**PROBLEM STATEMENT**
Copy the data exactly. Images are to be left out.
━━ SUPPLIED INFORMATION ━━
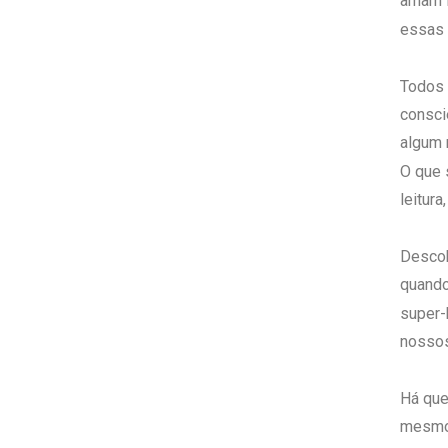
amam l
essas 
Todos 
consci
algum 
O que 
leitura
Descob
quando
super-
nossos
Há que
mesmo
━━━
**SOLUTION TO THE EXERCISE**
amam l
essas 
Todos 
consci
algum 
O que 
leitura
Descob
quando
super-
nossos
Há que
mesmo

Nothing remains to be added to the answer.